Oliver Anthony has joined Bob Dylan and Jimi Hendrix as a protest voice of his generation. Anthony’s songs released a few weeks ago touch a nerve by saying what many are thinking.
Anthony feels dismissed, devalued, and angry. He turns his time into money, but it’s taken away in taxes by “rich men north of Richmond” who “just wanna have total control.” He works all day for low pay just “so I can sit out here and waste my life away.” He concludes, “I wanna go home; I don’t know which road to go.”
The questions backstage of Anthony’s lyrics are as ancient as mankind. What is wrong with the world? Who am I? Do I matter? Is there any hope? Anthony’s intense lyrics blame politicians and bureaucrats. He’s saying, “I don’t know what to do, and I’m looking for a way out.” But are blame and escape the only answers when life is frustrating?

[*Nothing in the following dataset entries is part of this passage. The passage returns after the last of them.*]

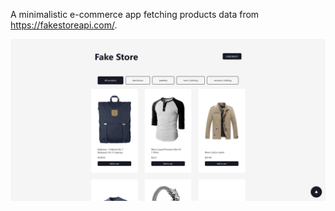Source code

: A minimalistic e-commerce app fetching products data from https://fakestoreapi.com/.

![screenshot of the app interface](https://github.com/juliabiel25/fake-store/blob/master/fake-store-full.png?raw=true)
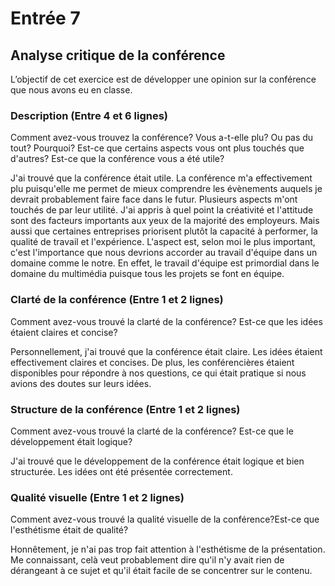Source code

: # Entrée 7
## Analyse critique de la conférence

L’objectif de cet exercice est de développer une opinion sur la conférence que nous avons eu en classe. 

### Description (Entre 4 et 6 lignes)
Comment avez-vous trouvez la conférence? Vous a-t-elle plu? Ou pas du tout? Pourquoi? Est-ce que certains aspects vous ont plus touchés que d'autres? Est-ce que la conférence vous a été utile?

J'ai trouvé que la conférence était utile. La conférence m'a effectivement plu puisqu'elle me permet de mieux comprendre les évènements auquels je devrait probablement faire face dans le futur. Plusieurs aspects m'ont touchés de par leur utilité. J'ai appris à quel point la créativité et l'attitude sont des facteurs importants aux yeux de la majorité des employeurs. Mais aussi que certaines entreprises priorisent plutôt la capacité à performer, la qualité de travail et l'expérience. L'aspect est, selon moi le plus important, c'est l'importance que nous devrions accorder au travail d'équipe dans un domaine comme le notre. En effet, le travail d'équipe est primordial dans le domaine du multimédia puisque tous les projets se font en équipe.

### Clarté de la conférence (Entre 1 et 2 lignes)
Comment avez-vous trouvé la clarté de la conférence? Est-ce que les idées étaient claires et concise?

Personnellement, j'ai trouvé que la conférence était claire. Les idées étaient effectivement claires et concises. De plus, les conférencières étaient disponibles pour répondre à nos questions, ce qui était pratique si nous avions des doutes sur leurs idées.

### Structure de la conférence (Entre 1 et 2 lignes)
Comment avez-vous trouvé la clarté de la conférence? Est-ce que le développement était logique?

J'ai trouvé que le développement de la conférence était logique et bien structurée. Les idées ont été présentée correctement.

### Qualité visuelle (Entre 1 et 2 lignes)
Comment avez-vous trouvé la qualité visuelle de la conférence?Est-ce que l'esthétisme était de qualité?

Honnêtement, je n'ai pas trop fait attention à l'esthétisme de la présentation. Me connaissant, celà veut probablement dire qu'il n'y avait rien de dérangeant à ce sujet et qu'il était facile de se concentrer sur le contenu.  


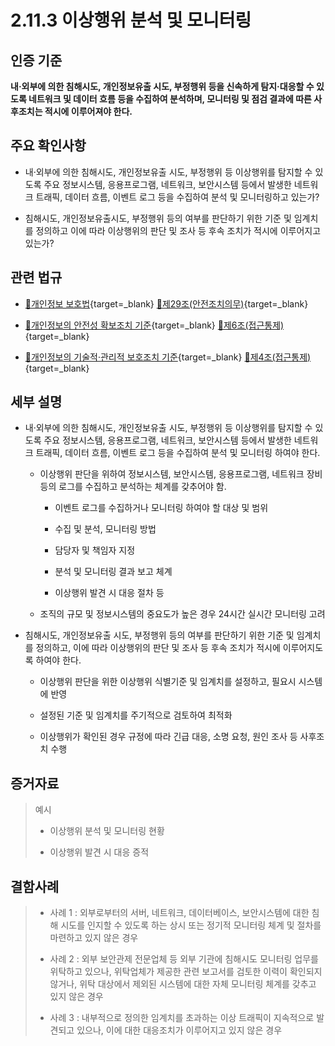 # 2.11.3 이상행위 분석 및 모니터링

## 인증 기준

**내·외부에 의한 침해시도, 개인정보유출 시도, 부정행위 등을 신속하게 탐지·대응할 수 있도록 네트워크 및 데이터 흐름 등을 수집하여 분석하며, 모니터링 및 점검 결과에 따른 사후조치는 적시에 이루어져야 한다.**

## 주요 확인사항

- 내·외부에 의한 침해시도, 개인정보유출 시도, 부정행위 등 이상행위를 탐지할 수 있도록 주요 정보시스템, 응용프로그램, 네트워크, 보안시스템 등에서 발생한 네트워크 트래픽, 데이터 흐름, 이벤트 로그 등을 수집하여 분석 및 모니터링하고 있는가?

- 침해시도, 개인정보유출시도, 부정행위 등의 여부를 판단하기 위한 기준 및 임계치를 정의하고 이에 따라 이상행위의 판단 및 조사 등 후속 조치가 적시에 이루어지고 있는가?

## 관련 법규

- [🔗개인정보 보호법](https://www.law.go.kr/법령/개인정보보호법/(20200805,16930,20200204)/제29조 "새 창에서 열기"){target=_blank} [🔗제29조(안전조치의무)](https://www.law.go.kr/법령/개인정보보호법/제29조 "새 창에서 열기"){target=_blank}

- [🔗개인정보의 안전성 확보조치 기준](https://www.law.go.kr/행정규칙/(개인정보보호위원회)개인정보의안전성확보조치기준/(2021-2,20210915)/제6조 "새 창에서 열기"){target=_blank} [🔗제6조(접근통제)](https://www.law.go.kr/행정규칙/(개인정보보호위원회)개인정보의안전성확보조치기준/제6조 "새 창에서 열기"){target=_blank}

- [🔗개인정보의 기술적·관리적 보호조치 기준](https://www.law.go.kr/행정규칙/(개인정보보호위원회)개인정보의기술적·관리적보호조치기준/(2021-3,20210915)/제4조 "새 창에서 열기"){target=_blank} [🔗제4조(접근통제)](https://www.law.go.kr/행정규칙/(개인정보보호위원회)개인정보의기술적·관리적보호조치기준/제4조 "새 창에서 열기"){target=_blank}

## 세부 설명

- 내·외부에 의한 침해시도, 개인정보유출 시도, 부정행위 등 이상행위를 탐지할 수 있도록 주요 정보시스템, 응용프로그램, 네트워크, 보안시스템 등에서 발생한 네트워크 트래픽, 데이터 흐름, 이벤트 로그 등을 수집하여 분석 및 모니터링 하여야 한다.

    - 이상행위 판단을 위하여 정보시스템, 보안시스템, 응용프로그램, 네트워크 장비 등의 로그를 수집하고 분석하는 체계를 갖추어야 함.

        - 이벤트 로그를 수집하거나 모니터링 하여야 할 대상 및 범위

        - 수집 및 분석, 모니터링 방법

        - 담당자 및 책임자 지정

        - 분석 및 모니터링 결과 보고 체계

        - 이상행위 발견 시 대응 절차 등

    - 조직의 규모 및 정보시스템의 중요도가 높은 경우 24시간 실시간 모니터링 고려

- 침해시도, 개인정보유출 시도, 부정행위 등의 여부를 판단하기 위한 기준 및 임계치를 정의하고, 이에 따라 이상행위의 판단 및 조사 등 후속 조치가 적시에 이루어지도록 하여야 한다.

    - 이상행위 판단을 위한 이상행위 식별기준 및 임계치를 설정하고, 필요시 시스템에 반영

    - 설정된 기준 및 임계치를 주기적으로 검토하여 최적화

    - 이상행위가 확인된 경우 규정에 따라 긴급 대응, 소명 요청, 원인 조사 등 사후조치 수행

## 증거자료

> 예시
>
> - 이상행위 분석 및 모니터링 현황
>
> - 이상행위 발견 시 대응 증적

## 결함사례

> - 사례 1 : 외부로부터의 서버, 네트워크, 데이터베이스, 보안시스템에 대한 침해 시도를 인지할 수 있도록 하는 상시 또는 정기적 모니터링 체계 및 절차를 마련하고 있지 않은 경우
>
> - 사례 2 : 외부 보안관제 전문업체 등 외부 기관에 침해시도 모니터링 업무를 위탁하고 있으나, 위탁업체가 제공한 관련 보고서를 검토한 이력이 확인되지 않거나, 위탁 대상에서 제외된 시스템에 대한 자체 모니터링 체계를 갖추고 있지 않은 경우
>
> - 사례 3 : 내부적으로 정의한 임계치를 초과하는 이상 트래픽이 지속적으로 발견되고 있으나, 이에 대한 대응조치가 이루어지고 있지 않은 경우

Life has been meaningless to the Dalits, the lowest caste in India for thousands of years. But that is changing for them. “When a Dalit hears God created man in His own image,” Dalit scholar Ram Surat explains, “it is the first time in their entire life that they feel like a human” (Gen. 1:27). Dalits are embracing identity and meaning in Christ more than any other people group in India. Each believer is “being renewed to a true knowledge according to the image of the One who created him” (Col. 3:10).

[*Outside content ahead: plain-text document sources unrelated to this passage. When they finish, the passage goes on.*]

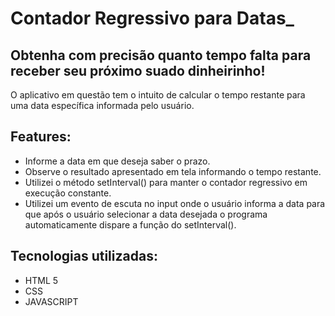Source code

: # Contador Regressivo para Datas_

## Obtenha com precisão quanto tempo falta para receber seu próximo suado dinheirinho!

O aplicativo em questão tem o intuito de calcular o tempo restante para uma data específica informada pelo usuário.

## Features:

- Informe a data em que deseja saber o prazo.
- Observe o resultado apresentado em tela informando o tempo restante.
- Utilizei o método setInterval() para manter o contador regressivo em execução constante.
- Utilizei um evento de escuta no input onde o usuário informa a data para que após o usuário selecionar a data desejada o programa automaticamente dispare a função do setInterval().

## Tecnologias utilizadas:

- HTML 5
- CSS
- JAVASCRIPT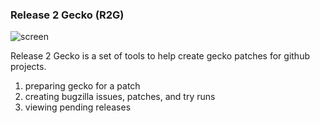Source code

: ### Release 2 Gecko (R2G)

![screen]

[screen]:https://user-images.githubusercontent.com/254562/31301037-32391c9c-aac5-11e7-9d22-83381cebf3c6.png

Release 2 Gecko is a set of tools to help create gecko patches for github projects.

1. preparing gecko for a patch
2. creating bugzilla issues, patches, and try runs
3. viewing pending releases


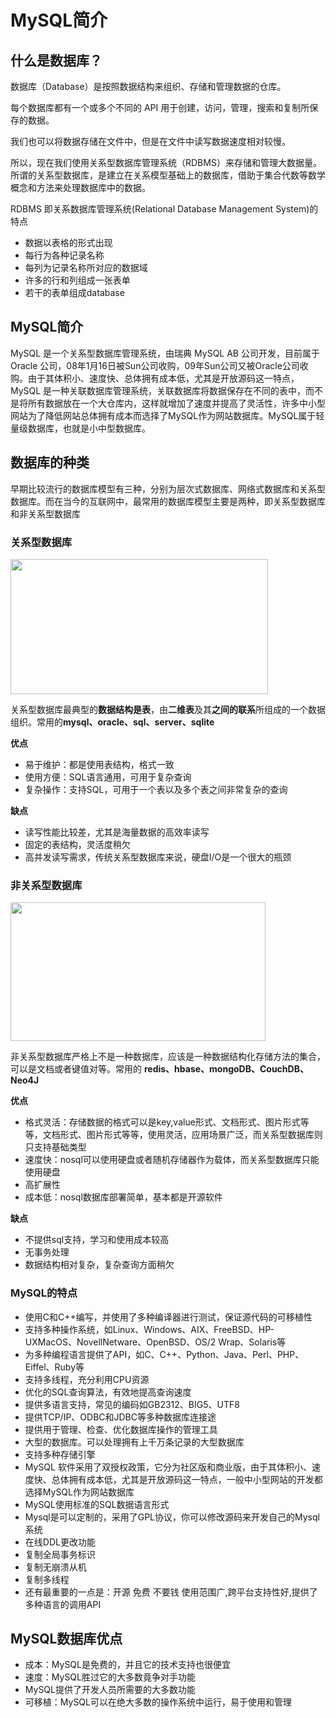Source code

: # MySQL简介
## 什么是数据库？

数据库（Database）是按照数据结构来组织、存储和管理数据的仓库。

每个数据库都有一个或多个不同的 API 用于创建，访问，管理，搜索和复制所保存的数据。

我们也可以将数据存储在文件中，但是在文件中读写数据速度相对较慢。

所以，现在我们使用关系型数据库管理系统（RDBMS）来存储和管理大数据量。所谓的关系型数据库，是建立在关系模型基础上的数据库，借助于集合代数等数学概念和方法来处理数据库中的数据。

RDBMS 即关系数据库管理系统(Relational Database Management System)的特点

* 数据以表格的形式出现
* 每行为各种记录名称
* 每列为记录名称所对应的数据域
* 许多的行和列组成一张表单
* 若干的表单组成database

## MySQL简介

MySQL 是一个关系型数据库管理系统，由瑞典 MySQL AB 公司开发，目前属于 Oracle 公司，08年1月16日被Sun公司收购，09年Sun公司又被Oracle公司收购。由于其体积小、速度快、总体拥有成本低，尤其是开放源码这一特点，MySQL 是一种关联数据库管理系统，关联数据库将数据保存在不同的表中，而不是将所有数据放在一个大仓库内，这样就增加了速度并提高了灵活性，许多中小型网站为了降低网站总体拥有成本而选择了MySQL作为网站数据库。MySQL属于轻量级数据库，也就是小中型数据库。

## 数据库的种类

早期比较流行的数据库模型有三种，分别为层次式数据库、网络式数据库和关系型数据库。而在当今的互联网中，最常用的数据库模型主要是两种，即关系型数据库和非关系型数据库

### 关系型数据库

<img alt="" height="216" src="https://img-blog.csdnimg.cn/20201209170458878.png?x-oss-process=image/watermark,type_ZmFuZ3poZW5naGVpdGk,shadow_10,text_aHR0cHM6Ly9ibG9nLmNzZG4ubmV0L3Rhbmdjdg==,size_16,color_FFFFFF,t_70" width="412">

关系型数据库最典型的**数据结构是表**，由**二维表**及其**之间的联系**所组成的一个数据组织。常用的**mysql、oracle、sql、server、sqlite**

**优点**

* 易于维护：都是使用表结构，格式一致
* 使用方便：SQL语言通用，可用于复杂查询
* 复杂操作：支持SQL，可用于一个表以及多个表之间非常复杂的查询

**缺点**

* 读写性能比较差，尤其是海量数据的高效率读写
* 固定的表结构，灵活度稍欠
* 高并发读写需求，传统关系型数据库来说，硬盘I/O是一个很大的瓶颈

### **非关系型数据库**

<img alt="" height="222" src="https://img-blog.csdnimg.cn/20201209170905948.png?x-oss-process=image/watermark,type_ZmFuZ3poZW5naGVpdGk,shadow_10,text_aHR0cHM6Ly9ibG9nLmNzZG4ubmV0L3Rhbmdjdg==,size_16,color_FFFFFF,t_70" width="408">

非关系型数据库严格上不是一种数据库，应该是一种数据结构化存储方法的集合，可以是文档或者键值对等。常用的 **redis、hbase、mongoDB、CouchDB、Neo4J**

**优点**

* 格式灵活：存储数据的格式可以是key,value形式、文档形式、图片形式等等，文档形式、图片形式等等，使用灵活，应用场景广泛，而关系型数据库则只支持基础类型
* 速度快：nosql可以使用硬盘或者随机存储器作为载体，而关系型数据库只能使用硬盘
* 高扩展性
* 成本低：nosql数据库部署简单，基本都是开源软件

**缺点**

* 不提供sql支持，学习和使用成本较高
* 无事务处理
* 数据结构相对复杂，复杂查询方面稍欠

### MySQL的特点

* 使⽤C和C++编写，并使⽤了多种编译器进⾏测试，保证源代码的可移植性
* ⽀持多种操作系统，如Linux、Windows、AIX、FreeBSD、HP-UXMacOS、NovellNetware、OpenBSD、OS/2 Wrap、Solaris等
* 为多种编程语⾔提供了API，如C、C++、Python、Java、Perl、PHP、Eiffel、Ruby等
* ⽀持多线程，充分利⽤CPU资源
* 优化的SQL查询算法，有效地提⾼查询速度
* 提供多语⾔⽀持，常⻅的编码如GB2312、BIG5、UTF8
* 提供TCP/IP、ODBC和JDBC等多种数据库连接途
* 提供⽤于管理、检查、优化数据库操作的管理⼯具
* ⼤型的数据库。可以处理拥有上千万条记录的⼤型数据库
* ⽀持多种存储引擎
* MySQL 软件采⽤了双授权政策，它分为社区版和商业版，由于其体积⼩、速度快、总体拥有成本低，尤其是开放源码这⼀特点，⼀般中⼩型⽹站的开发都选择MySQL作为⽹站数据库
* MySQL使⽤标准的SQL数据语⾔形式
* Mysql是可以定制的，采⽤了GPL协议，你可以修改源码来开发⾃⼰的Mysql系统
* 在线DDL更改功能
* 复制全局事务标识
* 复制⽆崩溃从机
* 复制多线程
* 还有最重要的一点是：开源 免费 不要钱 使⽤范围⼴,跨平台⽀持性好,提供了多种语⾔的调⽤API

## MySQL数据库优点

* 成本：MySQL是免费的，并且它的技术支持也很便宜
* 速度：MySQL胜过它的大多数竟争对手功能
* MySQL提供了开发人员所需要的大多数功能
* 可移植：MySQL可以在绝大多数的操作系统中运行，易于使用和管理
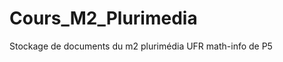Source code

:Cours_M2_Plurimedia
===================

Stockage de documents du m2 plurimédia UFR math-info de P5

Psychiatrist Viktor Frankl struggled to find meaning in life as he endured the horrors of Nazi concentration camps. On entering Auschwitz, the guards forced him to exchange his clothes for the tattered garments of a prisoner who died in the gas chamber. In the pocket he found a paper with the words, “You shall love the Lord your God with all your heart, soul, and might.” This challenged him with a reason to live, regardless of his circumstances.
Jesus challenges you to look beyond proximate circumstances. “You know how to analyze the appearance of the earth and the sky, but why do you not analyze this present time?” (Luke 12:56). Consider who He is and respond by turning to Him for forgiveness and new life. An eternal perspective changes your response to people leveraging power. “When Jesus rises from the dead, it means that human power never has the last word,” writes professor Justin Bailey. “There is something deeper and more definitive: grace.”
Mr. Anthony could learn from the Casting Crown lyrics, “I am a wave tossed in the ocean, a vapor in the wind. Still, You hear me when I’m calling, catch me when I’m falling, and You’ve told me who I am: I am yours.” To belong to God by identifying with Christ Jesus is to find truth and answers.